_WHAT IS EXPECTED_
In the listing below, change every "Lachen" to "Staunen" and keep every other line as it is.

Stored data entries

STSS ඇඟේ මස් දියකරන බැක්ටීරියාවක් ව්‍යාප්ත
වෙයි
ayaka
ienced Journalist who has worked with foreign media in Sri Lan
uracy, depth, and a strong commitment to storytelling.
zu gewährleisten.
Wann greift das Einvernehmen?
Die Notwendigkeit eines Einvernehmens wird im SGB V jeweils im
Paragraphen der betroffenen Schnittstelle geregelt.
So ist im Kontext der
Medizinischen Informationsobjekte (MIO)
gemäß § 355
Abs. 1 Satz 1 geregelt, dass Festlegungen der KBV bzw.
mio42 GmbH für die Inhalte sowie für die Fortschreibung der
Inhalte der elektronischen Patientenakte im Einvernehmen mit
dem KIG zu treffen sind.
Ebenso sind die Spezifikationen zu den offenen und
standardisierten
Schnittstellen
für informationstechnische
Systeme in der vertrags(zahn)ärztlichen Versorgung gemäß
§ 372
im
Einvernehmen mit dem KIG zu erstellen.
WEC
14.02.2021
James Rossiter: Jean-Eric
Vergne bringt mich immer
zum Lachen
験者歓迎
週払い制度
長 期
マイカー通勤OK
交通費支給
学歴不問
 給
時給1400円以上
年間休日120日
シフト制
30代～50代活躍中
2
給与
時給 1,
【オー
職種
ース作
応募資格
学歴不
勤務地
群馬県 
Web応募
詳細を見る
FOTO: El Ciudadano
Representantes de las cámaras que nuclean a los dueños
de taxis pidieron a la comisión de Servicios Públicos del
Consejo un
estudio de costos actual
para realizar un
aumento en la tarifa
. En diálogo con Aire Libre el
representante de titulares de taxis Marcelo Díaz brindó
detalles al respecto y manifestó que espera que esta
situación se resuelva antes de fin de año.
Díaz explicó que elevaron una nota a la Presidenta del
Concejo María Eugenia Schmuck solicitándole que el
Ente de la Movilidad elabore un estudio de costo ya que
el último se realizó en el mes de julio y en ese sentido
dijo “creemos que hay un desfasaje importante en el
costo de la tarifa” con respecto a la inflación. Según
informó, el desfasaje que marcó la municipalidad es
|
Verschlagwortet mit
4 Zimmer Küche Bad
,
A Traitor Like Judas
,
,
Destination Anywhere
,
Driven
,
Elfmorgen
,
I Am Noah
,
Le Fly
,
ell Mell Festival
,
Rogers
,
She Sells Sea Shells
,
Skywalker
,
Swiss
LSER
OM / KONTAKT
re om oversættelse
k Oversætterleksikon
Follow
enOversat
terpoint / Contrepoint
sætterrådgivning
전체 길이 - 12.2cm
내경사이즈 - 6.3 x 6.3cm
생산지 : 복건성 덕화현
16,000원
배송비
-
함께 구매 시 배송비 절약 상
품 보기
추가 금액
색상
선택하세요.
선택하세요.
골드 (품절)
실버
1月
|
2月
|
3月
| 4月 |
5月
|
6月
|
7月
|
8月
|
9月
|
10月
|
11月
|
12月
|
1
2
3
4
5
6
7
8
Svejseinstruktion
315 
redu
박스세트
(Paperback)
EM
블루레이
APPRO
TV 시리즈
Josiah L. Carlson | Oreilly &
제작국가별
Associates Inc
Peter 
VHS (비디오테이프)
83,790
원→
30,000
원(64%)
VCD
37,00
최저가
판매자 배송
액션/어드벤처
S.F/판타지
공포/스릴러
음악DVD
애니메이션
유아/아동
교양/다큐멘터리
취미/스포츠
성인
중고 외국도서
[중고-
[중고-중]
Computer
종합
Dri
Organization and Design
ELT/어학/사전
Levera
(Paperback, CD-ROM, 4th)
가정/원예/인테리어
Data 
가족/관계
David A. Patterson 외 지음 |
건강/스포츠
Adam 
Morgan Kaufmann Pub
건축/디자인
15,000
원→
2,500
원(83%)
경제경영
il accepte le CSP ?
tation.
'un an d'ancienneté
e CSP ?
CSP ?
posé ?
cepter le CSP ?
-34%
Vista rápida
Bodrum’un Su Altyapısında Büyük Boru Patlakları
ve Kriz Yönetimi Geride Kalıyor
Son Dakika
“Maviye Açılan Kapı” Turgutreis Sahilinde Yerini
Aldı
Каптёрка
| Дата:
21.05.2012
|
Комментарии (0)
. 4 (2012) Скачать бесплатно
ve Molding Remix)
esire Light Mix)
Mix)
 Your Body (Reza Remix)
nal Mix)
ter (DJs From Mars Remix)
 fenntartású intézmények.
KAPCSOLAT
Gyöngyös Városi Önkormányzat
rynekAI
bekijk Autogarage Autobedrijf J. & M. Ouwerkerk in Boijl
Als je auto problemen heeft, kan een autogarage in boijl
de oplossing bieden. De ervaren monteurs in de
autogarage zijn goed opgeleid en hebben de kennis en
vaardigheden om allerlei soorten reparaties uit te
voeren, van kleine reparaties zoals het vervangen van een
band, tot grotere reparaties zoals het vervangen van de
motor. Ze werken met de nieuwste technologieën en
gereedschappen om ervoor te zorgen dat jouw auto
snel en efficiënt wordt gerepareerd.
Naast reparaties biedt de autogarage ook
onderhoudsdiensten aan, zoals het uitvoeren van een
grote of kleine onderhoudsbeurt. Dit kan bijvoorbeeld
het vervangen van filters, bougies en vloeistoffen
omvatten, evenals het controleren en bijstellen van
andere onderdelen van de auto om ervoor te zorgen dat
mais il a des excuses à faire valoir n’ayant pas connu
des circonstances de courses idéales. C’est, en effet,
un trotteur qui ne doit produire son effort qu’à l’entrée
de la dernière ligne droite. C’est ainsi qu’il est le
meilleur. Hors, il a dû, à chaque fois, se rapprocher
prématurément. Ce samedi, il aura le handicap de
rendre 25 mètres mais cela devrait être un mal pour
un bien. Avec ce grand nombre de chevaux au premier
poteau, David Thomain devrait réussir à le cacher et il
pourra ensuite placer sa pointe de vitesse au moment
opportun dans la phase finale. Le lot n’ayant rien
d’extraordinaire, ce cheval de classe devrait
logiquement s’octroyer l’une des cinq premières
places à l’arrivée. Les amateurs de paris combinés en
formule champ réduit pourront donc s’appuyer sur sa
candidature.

_OUTPUT_
STSS ඇඟේ මස් දියකරන බැක්ටීරියාවක් ව්‍යාප්ත
වෙයි
ayaka
ienced Journalist who has worked with foreign media in Sri Lan
uracy, depth, and a strong commitment to storytelling.
zu gewährleisten.
Wann greift das Einvernehmen?
Die Notwendigkeit eines Einvernehmens wird im SGB V jeweils im
Paragraphen der betroffenen Schnittstelle geregelt.
So ist im Kontext der
Medizinischen Informationsobjekte (MIO)
gemäß § 355
Abs. 1 Satz 1 geregelt, dass Festlegungen der KBV bzw.
mio42 GmbH für die Inhalte sowie für die Fortschreibung der
Inhalte der elektronischen Patientenakte im Einvernehmen mit
dem KIG zu treffen sind.
Ebenso sind die Spezifikationen zu den offenen und
standardisierten
Schnittstellen
für informationstechnische
Systeme in der vertrags(zahn)ärztlichen Versorgung gemäß
§ 372
im
Einvernehmen mit dem KIG zu erstellen.
WEC
14.02.2021
James Rossiter: Jean-Eric
Vergne bringt mich immer
zum Staunen
験者歓迎
週払い制度
長 期
マイカー通勤OK
交通費支給
学歴不問
 給
時給1400円以上
年間休日120日
シフト制
30代～50代活躍中
2
給与
時給 1,
【オー
職種
ース作
応募資格
学歴不
勤務地
群馬県 
Web応募
詳細を見る
FOTO: El Ciudadano
Representantes de las cámaras que nuclean a los dueños
de taxis pidieron a la comisión de Servicios Públicos del
Consejo un
estudio de costos actual
para realizar un
aumento en la tarifa
. En diálogo con Aire Libre el
representante de titulares de taxis Marcelo Díaz brindó
detalles al respecto y manifestó que espera que esta
situación se resuelva antes de fin de año.
Díaz explicó que elevaron una nota a la Presidenta del
Concejo María Eugenia Schmuck solicitándole que el
Ente de la Movilidad elabore un estudio de costo ya que
el último se realizó en el mes de julio y en ese sentido
dijo “creemos que hay un desfasaje importante en el
costo de la tarifa” con respecto a la inflación. Según
informó, el desfasaje que marcó la municipalidad es
|
Verschlagwortet mit
4 Zimmer Küche Bad
,
A Traitor Like Judas
,
,
Destination Anywhere
,
Driven
,
Elfmorgen
,
I Am Noah
,
Le Fly
,
ell Mell Festival
,
Rogers
,
She Sells Sea Shells
,
Skywalker
,
Swiss
LSER
OM / KONTAKT
re om oversættelse
k Oversætterleksikon
Follow
enOversat
terpoint / Contrepoint
sætterrådgivning
전체 길이 - 12.2cm
내경사이즈 - 6.3 x 6.3cm
생산지 : 복건성 덕화현
16,000원
배송비
-
함께 구매 시 배송비 절약 상
품 보기
추가 금액
색상
선택하세요.
선택하세요.
골드 (품절)
실버
1月
|
2月
|
3月
| 4月 |
5月
|
6月
|
7月
|
8月
|
9月
|
10月
|
11月
|
12月
|
1
2
3
4
5
6
7
8
Svejseinstruktion
315 
redu
박스세트
(Paperback)
EM
블루레이
APPRO
TV 시리즈
Josiah L. Carlson | Oreilly &
제작국가별
Associates Inc
Peter 
VHS (비디오테이프)
83,790
원→
30,000
원(64%)
VCD
37,00
최저가
판매자 배송
액션/어드벤처
S.F/판타지
공포/스릴러
음악DVD
애니메이션
유아/아동
교양/다큐멘터리
취미/스포츠
성인
중고 외국도서
[중고-
[중고-중]
Computer
종합
Dri
Organization and Design
ELT/어학/사전
Levera
(Paperback, CD-ROM, 4th)
가정/원예/인테리어
Data 
가족/관계
David A. Patterson 외 지음 |
건강/스포츠
Adam 
Morgan Kaufmann Pub
건축/디자인
15,000
원→
2,500
원(83%)
경제경영
il accepte le CSP ?
tation.
'un an d'ancienneté
e CSP ?
CSP ?
posé ?
cepter le CSP ?
-34%
Vista rápida
Bodrum’un Su Altyapısında Büyük Boru Patlakları
ve Kriz Yönetimi Geride Kalıyor
Son Dakika
“Maviye Açılan Kapı” Turgutreis Sahilinde Yerini
Aldı
Каптёрка
| Дата:
21.05.2012
|
Комментарии (0)
. 4 (2012) Скачать бесплатно
ve Molding Remix)
esire Light Mix)
Mix)
 Your Body (Reza Remix)
nal Mix)
ter (DJs From Mars Remix)
 fenntartású intézmények.
KAPCSOLAT
Gyöngyös Városi Önkormányzat
rynekAI
bekijk Autogarage Autobedrijf J. & M. Ouwerkerk in Boijl
Als je auto problemen heeft, kan een autogarage in boijl
de oplossing bieden. De ervaren monteurs in de
autogarage zijn goed opgeleid en hebben de kennis en
vaardigheden om allerlei soorten reparaties uit te
voeren, van kleine reparaties zoals het vervangen van een
band, tot grotere reparaties zoals het vervangen van de
motor. Ze werken met de nieuwste technologieën en
gereedschappen om ervoor te zorgen dat jouw auto
snel en efficiënt wordt gerepareerd.
Naast reparaties biedt de autogarage ook
onderhoudsdiensten aan, zoals het uitvoeren van een
grote of kleine onderhoudsbeurt. Dit kan bijvoorbeeld
het vervangen van filters, bougies en vloeistoffen
omvatten, evenals het controleren en bijstellen van
andere onderdelen van de auto om ervoor te zorgen dat
mais il a des excuses à faire valoir n’ayant pas connu
des circonstances de courses idéales. C’est, en effet,
un trotteur qui ne doit produire son effort qu’à l’entrée
de la dernière ligne droite. C’est ainsi qu’il est le
meilleur. Hors, il a dû, à chaque fois, se rapprocher
prématurément. Ce samedi, il aura le handicap de
rendre 25 mètres mais cela devrait être un mal pour
un bien. Avec ce grand nombre de chevaux au premier
poteau, David Thomain devrait réussir à le cacher et il
pourra ensuite placer sa pointe de vitesse au moment
opportun dans la phase finale. Le lot n’ayant rien
d’extraordinaire, ce cheval de classe devrait
logiquement s’octroyer l’une des cinq premières
places à l’arrivée. Les amateurs de paris combinés en
formule champ réduit pourront donc s’appuyer sur sa
candidature.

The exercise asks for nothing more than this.